She’s Gen-Z, became leery of the church but practices faith with fitness
Tia Howell didn’t invent the idea that mind, body and spirit are intimately connected, but the 24-year-old personal fitness coach in Mount Holly, N.C., lives it as she would a calling.
She’s also among one of the fastest-growing groups in modern American religion. She is a “spiritual but not religious” person.
Researchers for the past decade have noted the rise in this demographic — especially among younger generations — of people who don’t claim affiliation with any particular church or denomination.
It took Howell several years of deep seeking and personal pain to develop a faith that has become inspiring to herself and others in her career as a fitness coach.
The journey began in the Southern Baptist church she attended as a child with her grandmother in Waco, N.C.
She was grateful for the experience but also came to be unsettled by the hierarchy and controlling behaviors of some, she said. “I saw the power plays as members fought over their positions in church. And I would ask myself if people in church were really living out what the Scriptures teach.”
She was beginning to have her own interpretations of the Bible: “I started to ask myself, what does all this mean to me?”
The death of a close friend led to a season of grief that included reservations about religious belief and practices, she said. “I was angry at God and I would scream at him and demand answers to questions about life and death. I also asked, ‘If I don’t go to church, does it matter?’”
While Howell no longer participates in organized Christianity, she said her faith has grown stronger: “It’s about a very personal relationship with God and trying to understand things for myself. I do this through meditation, prayer and always keeping a written journal.”
That relationship provided the courage to launch Life with Tia and a new career as a fitness entrepreneur, she said. “My previous job situation was difficult, and I felt that was God pushing me to step out of my comfort zone and start my own business.”
That faith-based confidence was vital in helping Howell when the pandemic occurred two months after the start of her business.

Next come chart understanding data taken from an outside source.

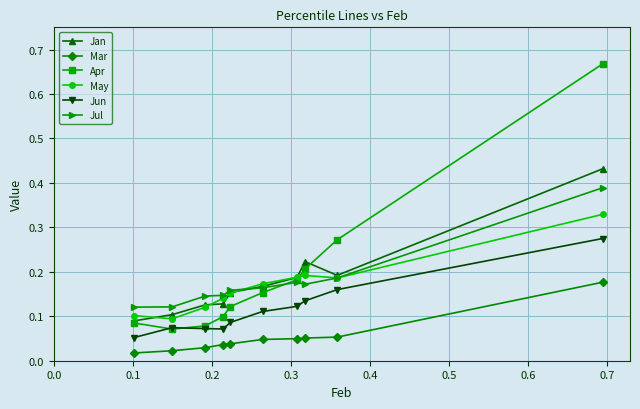

Which series has the largest range (max minus min)?

Apr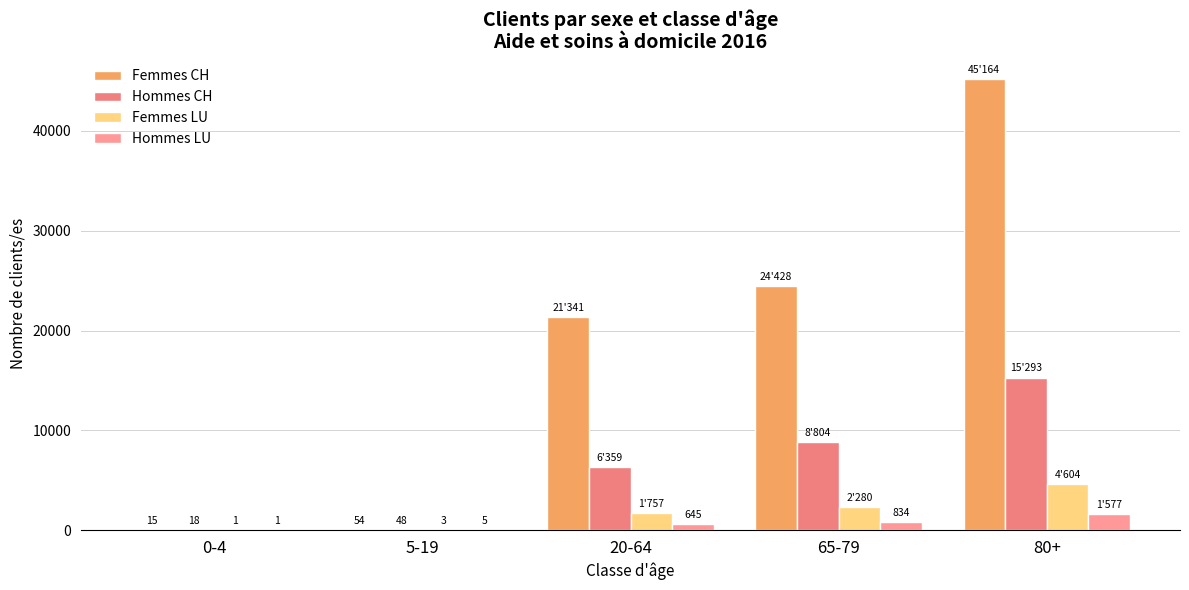

How many categories are shown in the chart?

5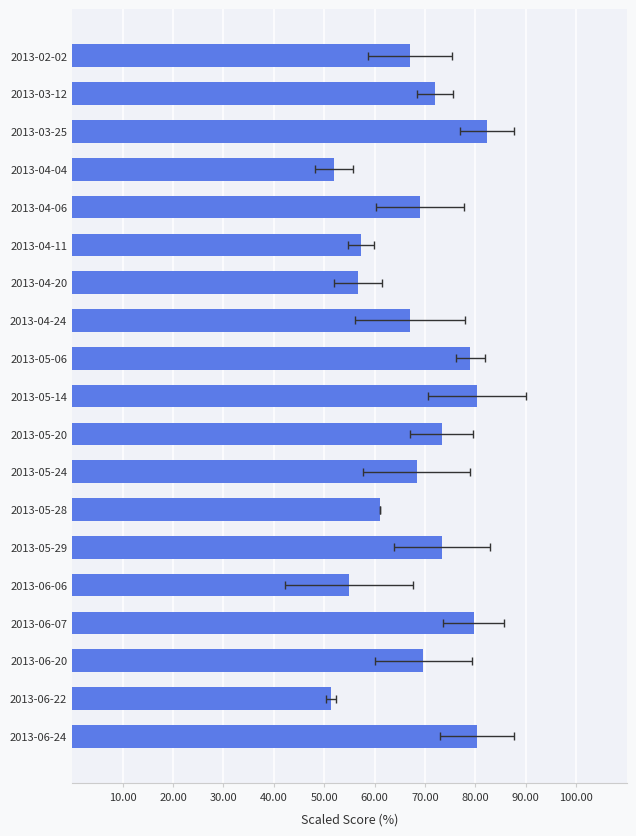

What is the value of the 4th bar from the left?

52.0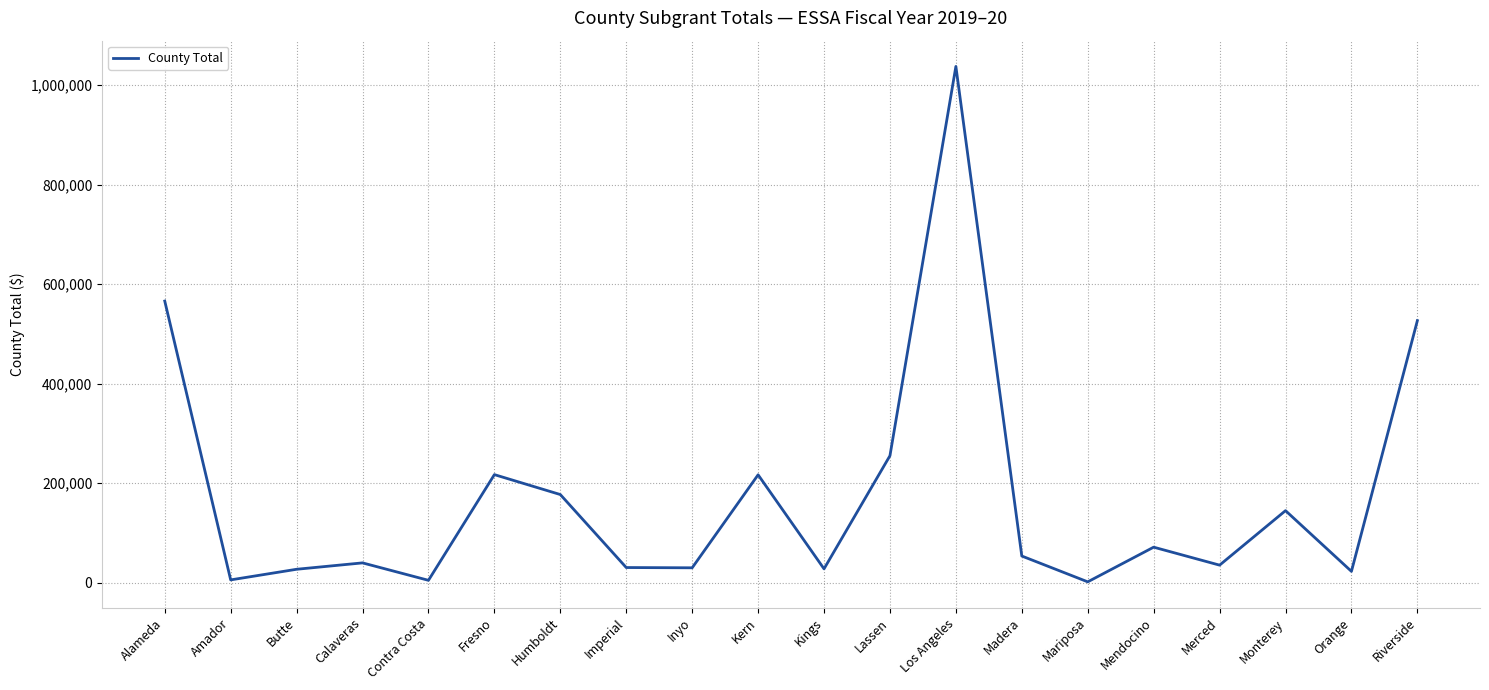

What is the ratio of the value at Riverside to the value at Mendocino?

7.4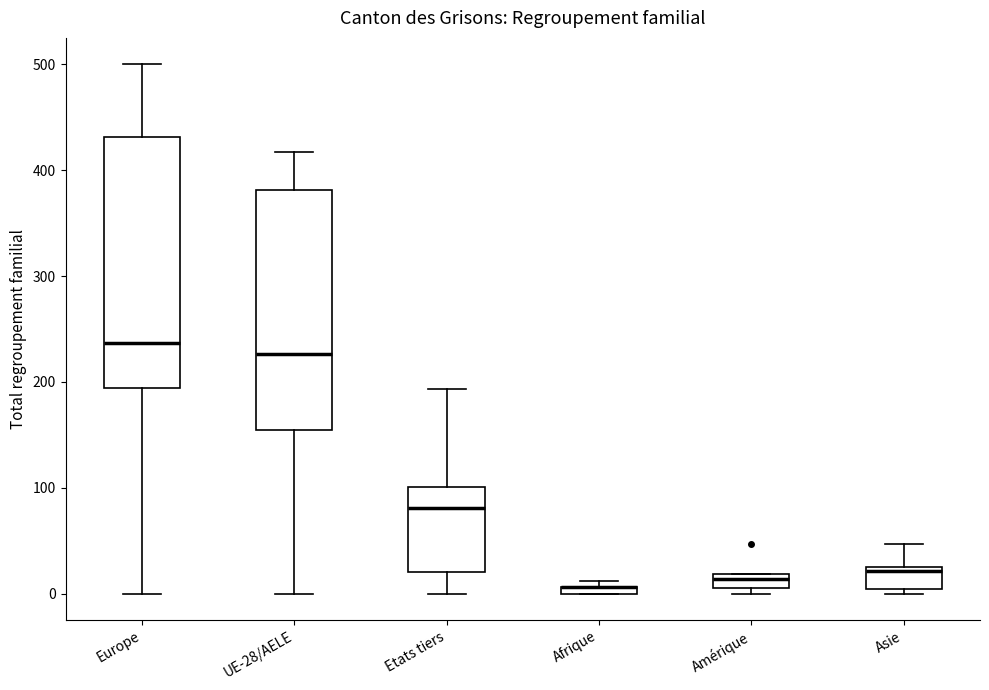

Which box is the tallest, from its lower edge to its upper edge?

Europe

In response, she created and launched a virtual platform through which to train her clients using her mind-body-soul approach.
“I say I am always being divinely guided, divinely supported and God always knows the bigger picture.”

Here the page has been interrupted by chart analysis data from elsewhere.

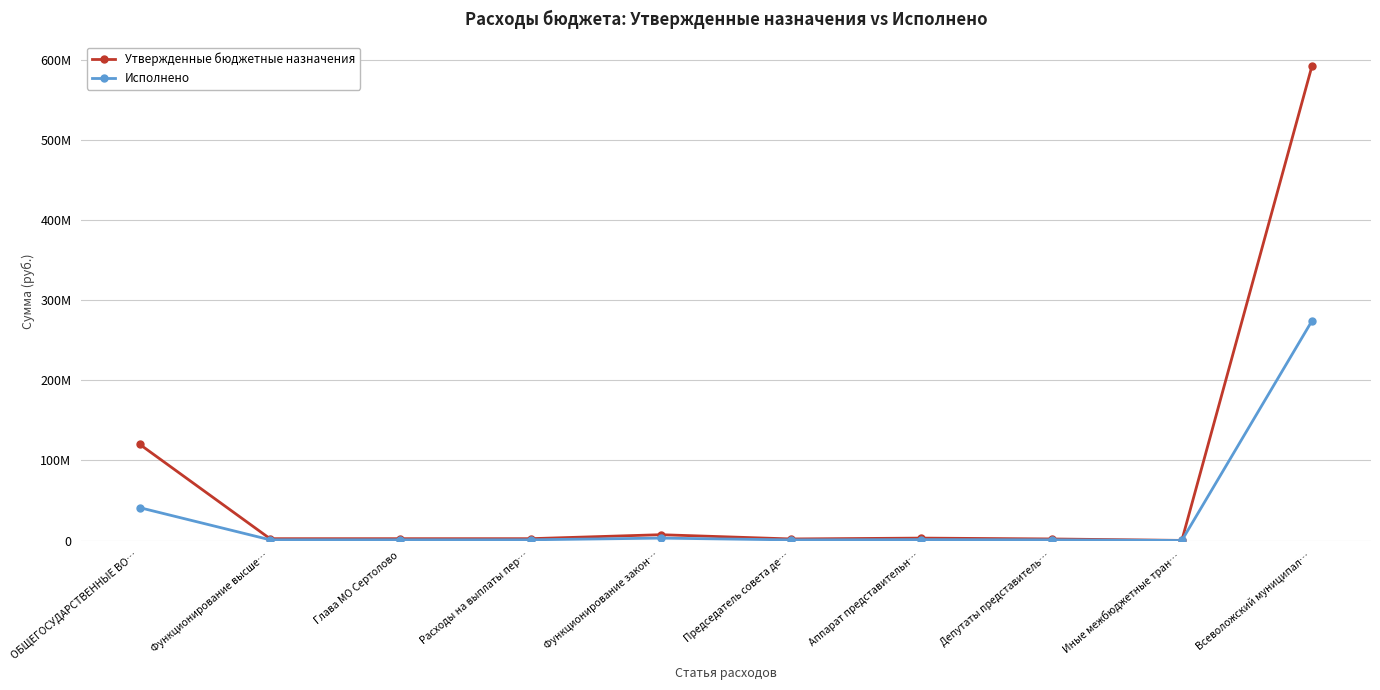

Is it true that Исполнено equals 59566954.4 at ОБЩЕГОСУДАРСТВЕННЫЕ ВО…?

False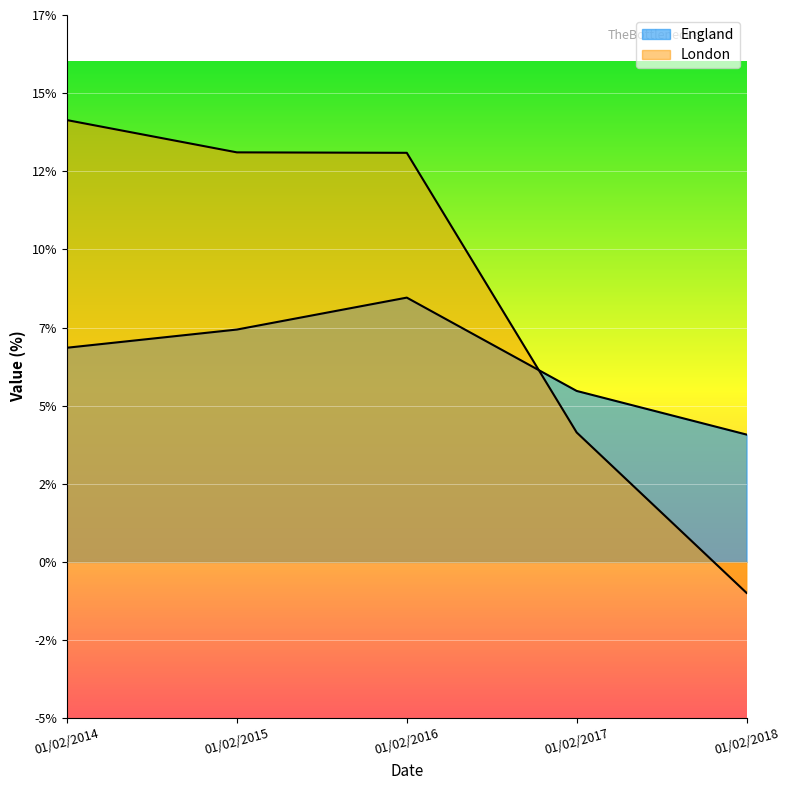

Which category has the highest value in the London series?

01/02/2014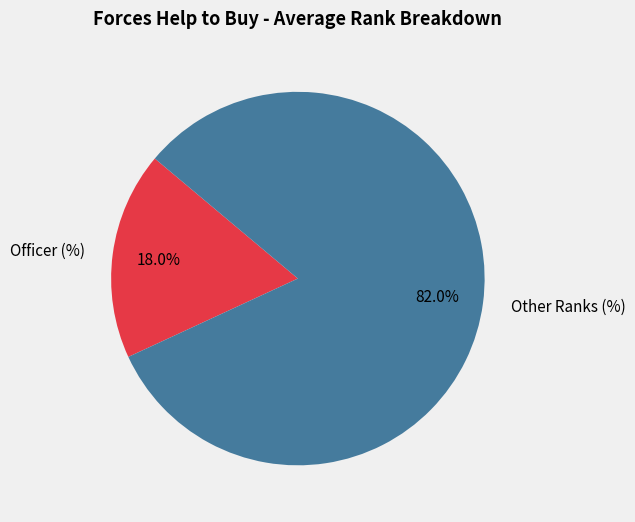

Which has a higher value, Officer (%) or Other Ranks (%)?

Other Ranks (%)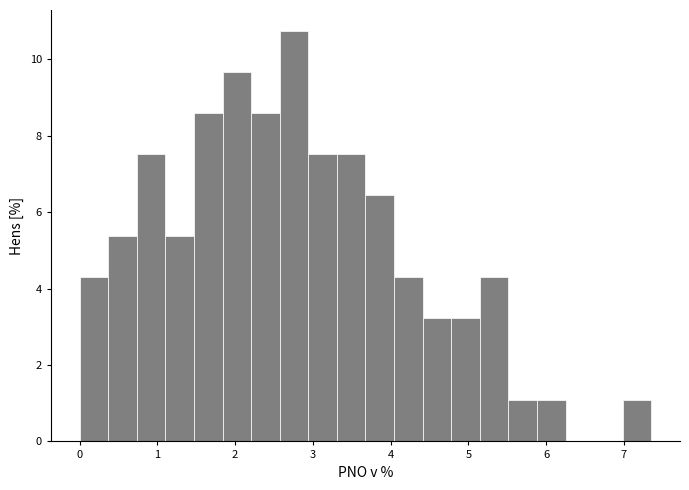

Read against the x-axis, roughly where is the centre of the tallest bar?

2.8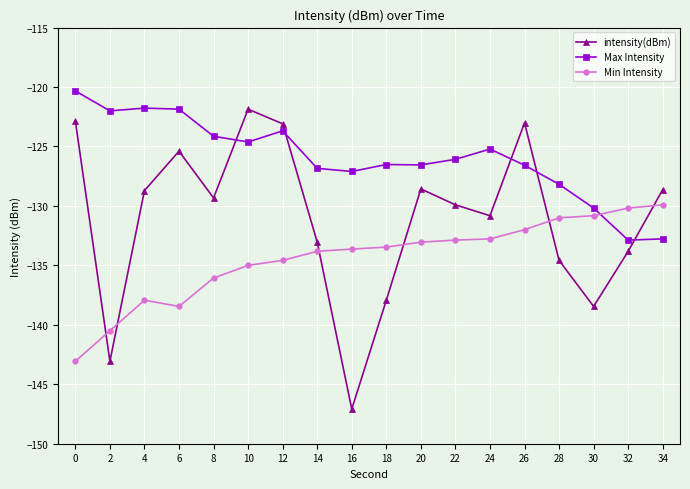

What is the average value of the intensity(dBm) series?

-131.1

“All of this has positively impacted me as a businesswoman by forcing me to step outside of my comfort zone to find ways to be innovative and supportive without being face-to-face,” she said.
Howell has a mantra she says every day. “I say I am always being divinely guided, divinely supported and God always knows the bigger picture.”

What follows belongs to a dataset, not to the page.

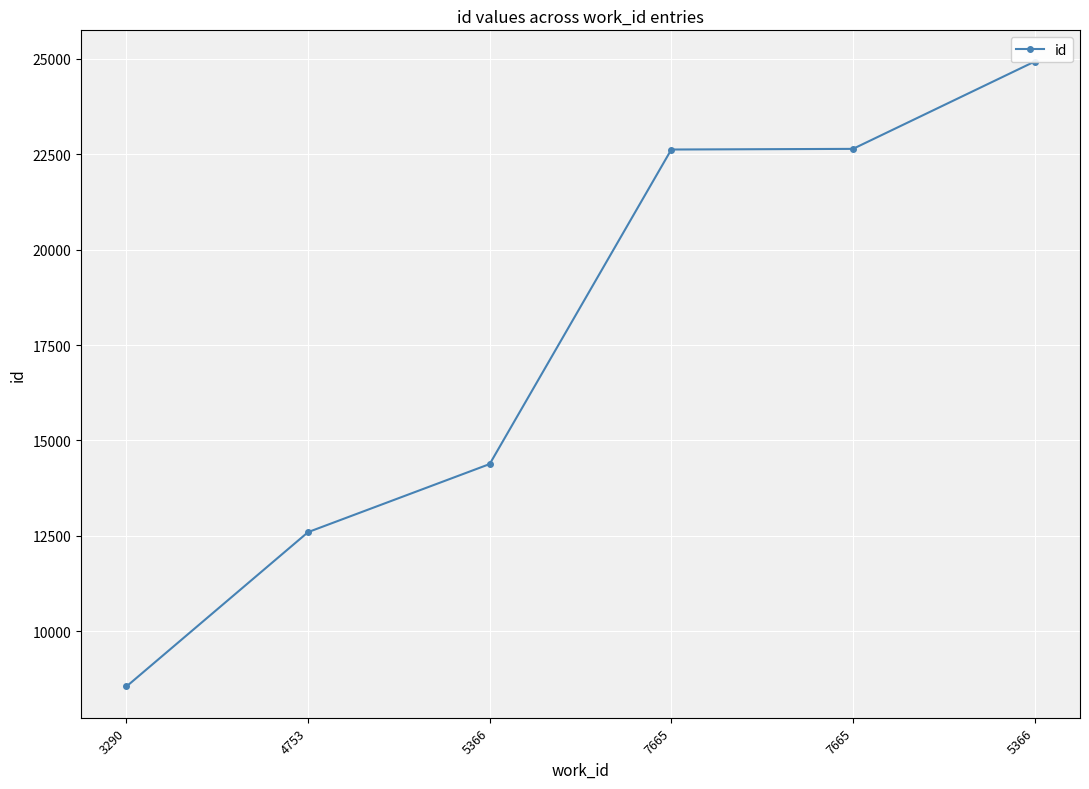

Which label corresponds to the smallest value in the chart?

3290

“Being able to help other people improve their health, their mental wellness and spirituality is something God directly placed on me,” said Howell, a 2019 graduate of Gardner-Webb University who majored in exercise science.
“I believe one of the biggest ways we can be an example of the image of God is to be of service to other people, to love and help and encourage each other and to embody that sense of community and service in everything we do,” she explained.
Howell launched Lift with Tia in January 2020 to help clients achieve emotional and physical balance through a combination of strength training, healthy eating, goal setting and daily life management. The spiritualty underlying these practices can be openly or subtly incorporated, depending on individual preferences.
“But you can’t have one without the other,” she said. “Being fit spiritually ties into your confidence and self-image and self-worth, and it’s from there where our daily behaviors come from.”
Belmont, N.C., resident and mom Marsha Perry said she can testify that Howell’s integrated approach to physical and spiritual fitness has transformed her outlook on life.
“I’ve had personal training before, but with Tia I’m not just looking good, I’m feeling good,” said Perry, who has trained with Howell for more than a year.
“She’s not your average trainer. Mentally, she gets you to where you need to be. She checks in with me to make sure I am in the right head space, that I’m meal prepping and doing healthy things outside of training,” Perry said.
And because Perry is open to it, Howell brings God into the workout experience. “We pray about the things I have to do, about the where I need to be mentally in order to start training. She is consistently making sure I’m in the right space spiritually and in my heart.”
Perry added that the process has helped her through the COVID-19 pandemic. “I’ve been able to stay focused and be accountable and have courage because I know God is there and I know he’s got me.”